# ACTION ITEM:
Please copy every line of text in the listing below with no changes, and leave the pictures out of your answer.

# RECORDS FOR THE EXERCISE:
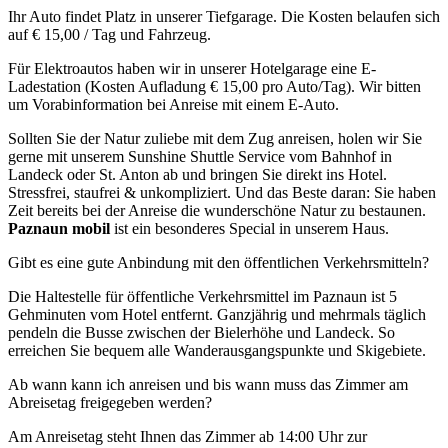
Ihr Auto findet Platz in unserer Tiefgarage. Die Kosten belaufen sich
auf € 15,00 / Tag und Fahrzeug.
Für Elektroautos haben wir in unserer Hotelgarage eine E-
Ladestation (Kosten Aufladung € 15,00 pro Auto/Tag). Wir bitten
um Vorabinformation bei Anreise mit einem E-Auto.
Sollten Sie der Natur zuliebe mit dem Zug anreisen, holen wir Sie
gerne mit unserem Sunshine Shuttle Service vom Bahnhof in
Landeck oder St. Anton ab und bringen Sie direkt ins Hotel.
Stressfrei, staufrei & unkompliziert. Und das Beste daran: Sie haben
Zeit bereits bei der Anreise die wunderschöne Natur zu bestaunen.
Paznaun mobil
ist ein besonderes Special in unserem Haus.
Gibt es eine gute Anbindung mit den öffentlichen Verkehrsmitteln?
Die Haltestelle für öffentliche Verkehrsmittel im Paznaun ist 5
Gehminuten vom Hotel entfernt. Ganzjährig und mehrmals täglich
pendeln die Busse zwischen der Bielerhöhe und Landeck. So
erreichen Sie bequem alle Wanderausgangspunkte und Skigebiete.
Ab wann kann ich anreisen und bis wann muss das Zimmer am
Abreisetag freigegeben werden?
Am Anreisetag steht Ihnen das Zimmer ab 14:00 Uhr zur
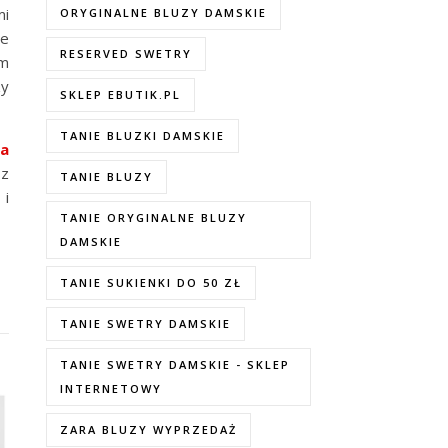
mi
ORYGINALNE BLUZY DAMSKIE
że
RESERVED SWETRY
ym
zy
SKLEP EBUTIK.PL
TANIE BLUZKI DAMSKIE
ia
sz
TANIE BLUZY
 i
TANIE ORYGINALNE BLUZY
DAMSKIE
TANIE SUKIENKI DO 50 ZŁ
TANIE SWETRY DAMSKIE
TANIE SWETRY DAMSKIE - SKLEP
INTERNETOWY
ZARA BLUZY WYPRZEDAŻ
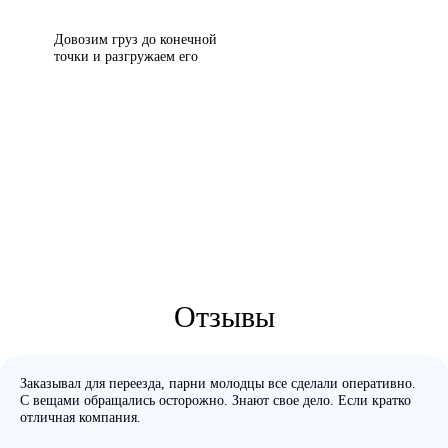
Довозим груз до конечной
точки и разгружаем его
Отзывы
Заказывал для переезда, парни молодцы все сделали оперативно.
С вещами обращались осторожно. Знают свое дело. Если кратко
отличная компания.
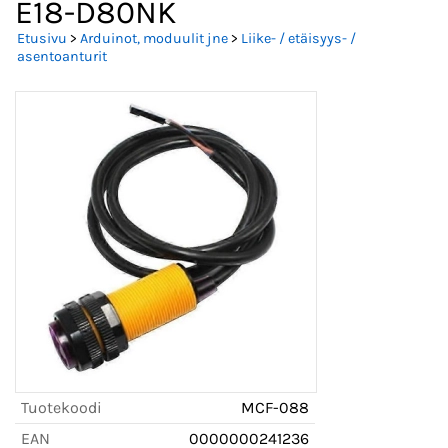
E18-D80NK
Etusivu
>
Arduinot, moduulit jne
>
Liike- / etäisyys- /
asentoanturit
Tuotekoodi
MCF-088
EAN
0000000241236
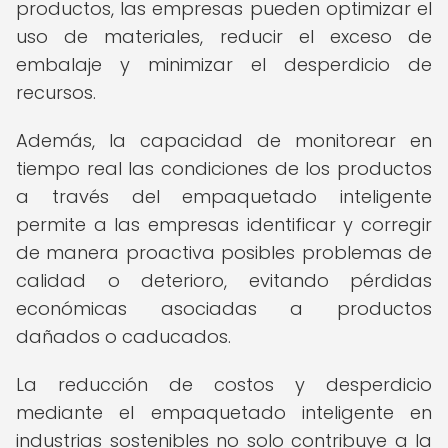
productos, las empresas pueden optimizar el
uso de materiales, reducir el exceso de
embalaje y minimizar el desperdicio de
recursos.
Además, la capacidad de monitorear en
tiempo real las condiciones de los productos
a través del empaquetado inteligente
permite a las empresas identificar y corregir
de manera proactiva posibles problemas de
calidad o deterioro, evitando pérdidas
económicas asociadas a productos
dañados o caducados.
La reducción de costos y desperdicio
mediante el empaquetado inteligente en
industrias sostenibles no solo contribuye a la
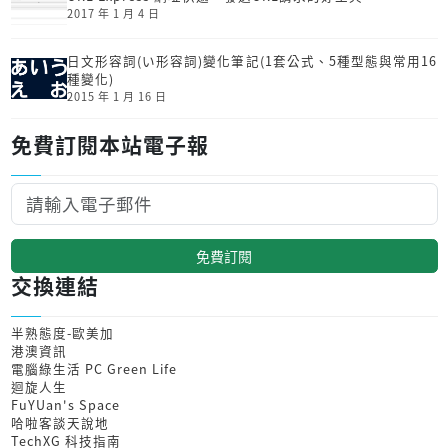
2017 年 1 月 4 日
日文形容詞(い形容詞)變化筆記(1套公式、5種型態與常用16
種變化)
2015 年 1 月 16 日
免費訂閱本站電子報
免費訂閱
交換連結
半熟態度-歐美加
港澳資訊
電腦綠生活 PC Green Life
迴旋人生
FuYUan's Space
哈啦客談天說地
TechXG 科技指南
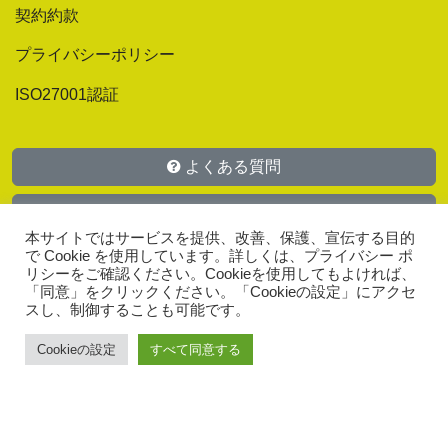
契約約款
プライバシーポリシー
ISO27001認証
よくある質問
マニュアル
本サイトではサービスを提供、改善、保護、宣伝する目的
で Cookie を使用しています。詳しくは、プライバシー ポ
お問い合わせ
リシーをご確認ください。Cookieを使用してもよければ、
「同意」をクリックください。「Cookieの設定」にアクセ
スし、制御することも可能です。
Cookieの設定
すべて同意する
Copyright © A.T.WORKS, Inc. All Rights Reserved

# RESULT OF THE TASK:
Ihr Auto findet Platz in unserer Tiefgarage. Die Kosten belaufen sich
auf € 15,00 / Tag und Fahrzeug.
Für Elektroautos haben wir in unserer Hotelgarage eine E-
Ladestation (Kosten Aufladung € 15,00 pro Auto/Tag). Wir bitten
um Vorabinformation bei Anreise mit einem E-Auto.
Sollten Sie der Natur zuliebe mit dem Zug anreisen, holen wir Sie
gerne mit unserem Sunshine Shuttle Service vom Bahnhof in
Landeck oder St. Anton ab und bringen Sie direkt ins Hotel.
Stressfrei, staufrei & unkompliziert. Und das Beste daran: Sie haben
Zeit bereits bei der Anreise die wunderschöne Natur zu bestaunen.
Paznaun mobil
ist ein besonderes Special in unserem Haus.
Gibt es eine gute Anbindung mit den öffentlichen Verkehrsmitteln?
Die Haltestelle für öffentliche Verkehrsmittel im Paznaun ist 5
Gehminuten vom Hotel entfernt. Ganzjährig und mehrmals täglich
pendeln die Busse zwischen der Bielerhöhe und Landeck. So
erreichen Sie bequem alle Wanderausgangspunkte und Skigebiete.
Ab wann kann ich anreisen und bis wann muss das Zimmer am
Abreisetag freigegeben werden?
Am Anreisetag steht Ihnen das Zimmer ab 14:00 Uhr zur
mi
ORYGINALNE BLUZY DAMSKIE
że
RESERVED SWETRY
ym
zy
SKLEP EBUTIK.PL
TANIE BLUZKI DAMSKIE
ia
sz
TANIE BLUZY
 i
TANIE ORYGINALNE BLUZY
DAMSKIE
TANIE SUKIENKI DO 50 ZŁ
TANIE SWETRY DAMSKIE
TANIE SWETRY DAMSKIE - SKLEP
INTERNETOWY
ZARA BLUZY WYPRZEDAŻ
Довозим груз до конечной
точки и разгружаем его
Отзывы
Заказывал для переезда, парни молодцы все сделали оперативно.
С вещами обращались осторожно. Знают свое дело. Если кратко
отличная компания.
E18-D80NK
Etusivu
>
Arduinot, moduulit jne
>
Liike- / etäisyys- /
asentoanturit
Tuotekoodi
MCF-088
EAN
0000000241236
productos, las empresas pueden optimizar el
uso de materiales, reducir el exceso de
embalaje y minimizar el desperdicio de
recursos.
Además, la capacidad de monitorear en
tiempo real las condiciones de los productos
a través del empaquetado inteligente
permite a las empresas identificar y corregir
de manera proactiva posibles problemas de
calidad o deterioro, evitando pérdidas
económicas asociadas a productos
dañados o caducados.
La reducción de costos y desperdicio
mediante el empaquetado inteligente en
industrias sostenibles no solo contribuye a la
2017 年 1 月 4 日
日文形容詞(い形容詞)變化筆記(1套公式、5種型態與常用16
種變化)
2015 年 1 月 16 日
免費訂閱本站電子報
免費訂閱
交換連結
半熟態度-歐美加
港澳資訊
電腦綠生活 PC Green Life
迴旋人生
FuYUan's Space
哈啦客談天說地
TechXG 科技指南
契約約款
プライバシーポリシー
ISO27001認証
よくある質問
マニュアル
本サイトではサービスを提供、改善、保護、宣伝する目的
で Cookie を使用しています。詳しくは、プライバシー ポ
お問い合わせ
リシーをご確認ください。Cookieを使用してもよければ、
「同意」をクリックください。「Cookieの設定」にアクセ
スし、制御することも可能です。
Cookieの設定
すべて同意する
Copyright © A.T.WORKS, Inc. All Rights Reserved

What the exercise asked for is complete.